## Work required:
Write out the whole listing again so that each line matches the original.

## Excerpted records:
-------------------------
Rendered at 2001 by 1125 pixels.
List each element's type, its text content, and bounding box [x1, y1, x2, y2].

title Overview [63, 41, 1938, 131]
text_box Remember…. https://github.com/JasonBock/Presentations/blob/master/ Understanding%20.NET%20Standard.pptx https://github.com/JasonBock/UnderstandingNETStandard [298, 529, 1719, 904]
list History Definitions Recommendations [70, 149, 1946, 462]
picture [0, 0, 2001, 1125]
-------------------------
## Response to the exercise:
Rendered at 2001 by 1125 pixels.
List each element's type, its text content, and bounding box [x1, y1, x2, y2].

title Overview [63, 41, 1938, 131]
text_box Remember…. https://github.com/JasonBock/Presentations/blob/master/ Understanding%20.NET%20Standard.pptx https://github.com/JasonBock/UnderstandingNETStandard [298, 529, 1719, 904]
list History Definitions Recommendations [70, 149, 1946, 462]
picture [0, 0, 2001, 1125]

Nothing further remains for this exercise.